* _TO-DO ITEM_
Among the records below, find each line bearing the word "lubang" and copy it.

Top of RECORDS FOR THE EXERCISE

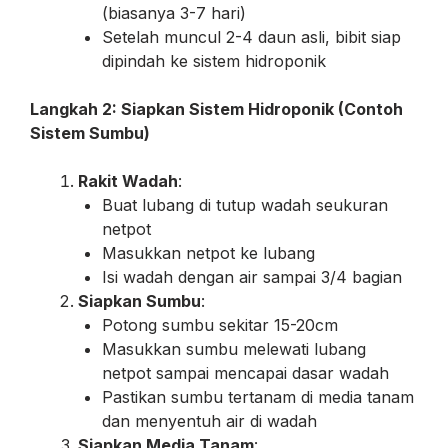
(biasanya 3-7 hari)
Setelah muncul 2-4 daun asli, bibit siap
dipindah ke sistem hidroponik
Langkah 2: Siapkan Sistem Hidroponik (Contoh
Sistem Sumbu)
Rakit Wadah
:
Buat lubang di tutup wadah seukuran
netpot
Masukkan netpot ke lubang
Isi wadah dengan air sampai 3/4 bagian
Siapkan Sumbu
:
Potong sumbu sekitar 15-20cm
Masukkan sumbu melewati lubang
netpot sampai mencapai dasar wadah
Pastikan sumbu tertanam di media tanam
dan menyentuh air di wadah
Siapkan Media Tanam
:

Bottom of RECORDS FOR THE EXERCISE

* _WRITTEN RESPONSE_
Buat lubang di tutup wadah seukuran
Masukkan netpot ke lubang
Masukkan sumbu melewati lubang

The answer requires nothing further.